++++ WORKING DATA

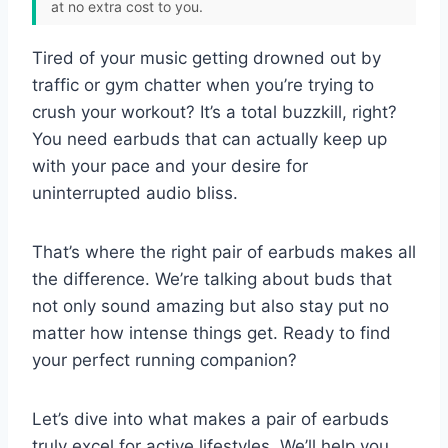
at no extra cost to you.
Tired of your music getting drowned out by
traffic or gym chatter when you’re trying to
crush your workout? It’s a total buzzkill, right?
You need earbuds that can actually keep up
with your pace and your desire for
uninterrupted audio bliss.
That’s where the right pair of earbuds makes all
the difference. We’re talking about buds that
not only sound amazing but also stay put no
matter how intense things get. Ready to find
your perfect running companion?
Let’s dive into what makes a pair of earbuds
truly excel for active lifestyles. We’ll help you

++++++++

> **ACTIVITY**: This exercise calls for the complete listing, returned exactly and without images.

> **EXERCISE SOLUTION**:
at no extra cost to you.
Tired of your music getting drowned out by
traffic or gym chatter when you’re trying to
crush your workout? It’s a total buzzkill, right?
You need earbuds that can actually keep up
with your pace and your desire for
uninterrupted audio bliss.
That’s where the right pair of earbuds makes all
the difference. We’re talking about buds that
not only sound amazing but also stay put no
matter how intense things get. Ready to find
your perfect running companion?
Let’s dive into what makes a pair of earbuds
truly excel for active lifestyles. We’ll help you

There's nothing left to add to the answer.